建议:可反复执行上述步骤,仔细查看导致从库不能同步的语句。有的时候,阻止从库的事务太多,这种方法就显得略为低效。
可分析主库日志的事务,来确定SQL_SLAVE_SKIP_COUNTER的合适值
数据库一致性要求高
这种情况比较难受,因为生产环境还在继续,你必须以最快的方式恢复到最新的数据。
旧数据可用:
查看宕机时的偏移量或者最后一条sql语句(可根据时间查看),并找出原因,加以解决
MariaDB [db1]> show slave status\G;
*************************** 1. row ***************************
Slave_IO_State: Waiting for master to send event
Master_Host: 192.168.1.11
Master_User: repluser
Master_Port: 3306
Connect_Retry: 60
Master_Log_File: matser11.000001
Read_Master_Log_Pos: 1385
Relay_Log_File: mariadb-relay-bin.000003
Relay_Log_Pos: 528
Relay_Master_Log_File: matser11.000001
Slave_IO_Running: Yes
Slave_SQL_Running: No
Replicate_Do_DB:
Replicate_Ignore_DB:
Replicate_Do_Table:
Replicate_Ignore_Table:
Replicate_Wild_Do_Table:
Replicate_Wild_Ignore_Table:
Last_Errno: 1146
Last_Error: Error 'Table 'db1.name' doesn't exist' on query. Default database: 'db1'. Query: 'insert into name values(13,"lala")'
Skip_Counter: 0
Exec_Master_Log_Pos: 1195
Relay_Log_Space: 2247
Until_Condition: None
Until_Log_File:
Until_Log_Pos: 0
Master_SSL_Allowed: No
Master_SSL_CA_File:
Master_SSL_CA_Path:
Master_SSL_Cert:
Master_SSL_Cipher:
Master_SSL_Key:
Seconds_Behind_Master: NULL
Master_SSL_Verify_Server_Cert: No
Last_IO_Errno: 0
Last_IO_Error:
Last_SQL_Errno: 1146
Last_SQL_Error: Error 'Table 'db1.name' doesn't exist' on query. Default database: 'db1'. Query: 'insert into name values(13,"lala")'
Replicate_Ignore_Server_Ids:
Master_Server_Id: 11
1 row in set (0.00 sec)
ERROR: No query specified
[root@slave mysql]# mysqlbinlog mariadb-relay-bin.000003
;
# at 595
#200821 19:28:18 server id 11 end_log_pos 1358 Query thread_id=14 exec_time=0 error_code=0
use `db1`;
SET TIMESTAMP=1598009298;
insert into name values(13,"lala")
;
# at 691
#200821 19:28:18 server id 11 end_log_pos 1385 Xid = 512
COMMIT;
DELIMITER ;
# End of log file
ROLLBACK ;
;
;
将业务主库上锁,阻止对数据的更新
MariaDB [db1]> SET AUTOCOMMIT=0;
Query OK, 0 rows affected (0.00 sec)

◆ 待分析数据:
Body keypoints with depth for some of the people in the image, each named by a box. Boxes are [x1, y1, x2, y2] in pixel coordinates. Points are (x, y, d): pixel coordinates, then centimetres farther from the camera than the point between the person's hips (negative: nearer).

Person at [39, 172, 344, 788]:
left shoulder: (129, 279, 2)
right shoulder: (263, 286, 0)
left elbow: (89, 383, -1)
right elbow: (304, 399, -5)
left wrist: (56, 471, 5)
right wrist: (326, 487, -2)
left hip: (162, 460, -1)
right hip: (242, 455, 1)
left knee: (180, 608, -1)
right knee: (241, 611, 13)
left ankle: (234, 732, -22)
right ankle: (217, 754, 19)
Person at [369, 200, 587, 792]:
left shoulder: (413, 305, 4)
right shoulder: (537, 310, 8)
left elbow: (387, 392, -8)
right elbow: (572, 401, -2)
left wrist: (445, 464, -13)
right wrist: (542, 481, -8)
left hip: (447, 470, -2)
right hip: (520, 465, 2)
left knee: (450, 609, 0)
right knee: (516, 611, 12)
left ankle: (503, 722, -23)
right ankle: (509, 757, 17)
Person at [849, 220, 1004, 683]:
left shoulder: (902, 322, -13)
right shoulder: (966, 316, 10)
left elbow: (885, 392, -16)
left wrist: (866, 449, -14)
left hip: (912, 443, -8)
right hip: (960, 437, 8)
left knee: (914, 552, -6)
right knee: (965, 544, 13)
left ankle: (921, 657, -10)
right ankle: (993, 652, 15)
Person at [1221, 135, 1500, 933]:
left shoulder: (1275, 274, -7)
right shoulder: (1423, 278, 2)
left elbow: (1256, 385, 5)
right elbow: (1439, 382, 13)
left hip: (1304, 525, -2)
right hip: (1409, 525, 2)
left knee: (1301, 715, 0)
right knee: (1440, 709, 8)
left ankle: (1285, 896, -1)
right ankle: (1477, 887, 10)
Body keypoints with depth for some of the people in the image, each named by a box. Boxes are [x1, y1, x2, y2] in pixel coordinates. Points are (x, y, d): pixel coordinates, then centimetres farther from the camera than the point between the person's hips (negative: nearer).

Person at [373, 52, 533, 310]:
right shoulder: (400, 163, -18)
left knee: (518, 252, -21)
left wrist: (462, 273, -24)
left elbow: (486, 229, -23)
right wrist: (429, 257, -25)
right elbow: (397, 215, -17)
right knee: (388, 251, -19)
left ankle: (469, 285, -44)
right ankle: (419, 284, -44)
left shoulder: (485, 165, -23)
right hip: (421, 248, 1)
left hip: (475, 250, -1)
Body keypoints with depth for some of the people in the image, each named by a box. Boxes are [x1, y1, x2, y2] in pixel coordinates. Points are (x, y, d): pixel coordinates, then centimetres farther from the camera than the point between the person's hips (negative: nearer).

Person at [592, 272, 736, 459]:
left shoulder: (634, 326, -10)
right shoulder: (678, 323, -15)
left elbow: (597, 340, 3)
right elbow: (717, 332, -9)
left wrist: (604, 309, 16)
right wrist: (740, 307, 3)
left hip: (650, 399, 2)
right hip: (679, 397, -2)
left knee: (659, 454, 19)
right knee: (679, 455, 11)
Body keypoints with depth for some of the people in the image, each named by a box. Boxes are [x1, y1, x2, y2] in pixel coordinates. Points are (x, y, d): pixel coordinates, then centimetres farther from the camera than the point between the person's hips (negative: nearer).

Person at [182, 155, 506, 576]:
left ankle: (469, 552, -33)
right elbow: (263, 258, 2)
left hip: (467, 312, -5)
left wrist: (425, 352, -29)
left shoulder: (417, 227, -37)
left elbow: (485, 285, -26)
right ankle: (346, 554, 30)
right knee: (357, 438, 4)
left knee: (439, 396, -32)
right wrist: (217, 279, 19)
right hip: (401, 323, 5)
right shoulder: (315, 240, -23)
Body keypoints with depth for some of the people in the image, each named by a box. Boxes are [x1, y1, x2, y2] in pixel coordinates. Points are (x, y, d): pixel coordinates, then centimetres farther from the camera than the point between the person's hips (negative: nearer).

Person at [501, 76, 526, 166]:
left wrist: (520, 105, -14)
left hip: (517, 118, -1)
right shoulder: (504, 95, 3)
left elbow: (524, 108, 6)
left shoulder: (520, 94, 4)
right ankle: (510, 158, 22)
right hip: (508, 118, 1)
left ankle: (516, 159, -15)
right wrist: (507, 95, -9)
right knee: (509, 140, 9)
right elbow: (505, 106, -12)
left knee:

◆ 要做的事:
1. 在讲主从同步恢复的那段文字里,数据库一致性要求高时,为什么说情况比较难受?
2. 请续写讲主从同步恢复的那段文字,从它最后一行之后接着写。

◆ 答案部分:
1. 因为生产环境还在继续,必须以最快的方式恢复到最新的数据。

2.
MariaDB [db1]> lock tables name read;
Query OK, 0 rows affected (0.00 sec)
将缺失数据导出
[root@master mysql]# date
2020年 08月 21日 星期五 19:57:42 CST
[root@master mysql]# mysqlbinlog --start-datetime="20-08-21 19:28:18" --stop-datetime="20--8-21 19:57:42" matser11.000001 > data.sql
[root@master mysql]# scp data.sql root@192.168.1.12:/root
恢复数据并查看
[root@slave mysql]# mysql -uroot -p < /root/data.sql
[root@slave mysql]# mysql
....
恢复主从(这里最好重做主从,由于我的是缺失库导致sql线程失败,所以重启slave就ok了)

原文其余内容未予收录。